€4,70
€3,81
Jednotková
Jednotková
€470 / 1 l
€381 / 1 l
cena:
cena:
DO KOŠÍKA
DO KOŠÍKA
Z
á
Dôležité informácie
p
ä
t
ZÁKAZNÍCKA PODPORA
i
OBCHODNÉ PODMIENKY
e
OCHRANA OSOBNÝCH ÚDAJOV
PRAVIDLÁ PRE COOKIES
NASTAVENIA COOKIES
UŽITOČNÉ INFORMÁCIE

______________________________

ASSIGNMENT:
Write the entries out again in full, exactly as they appear above.

EXERCISE RESULT:
€4,70
€3,81
Jednotková
Jednotková
€470 / 1 l
€381 / 1 l
cena:
cena:
DO KOŠÍKA
DO KOŠÍKA
Z
á
Dôležité informácie
p
ä
t
ZÁKAZNÍCKA PODPORA
i
OBCHODNÉ PODMIENKY
e
OCHRANA OSOBNÝCH ÚDAJOV
PRAVIDLÁ PRE COOKIES
NASTAVENIA COOKIES
UŽITOČNÉ INFORMÁCIE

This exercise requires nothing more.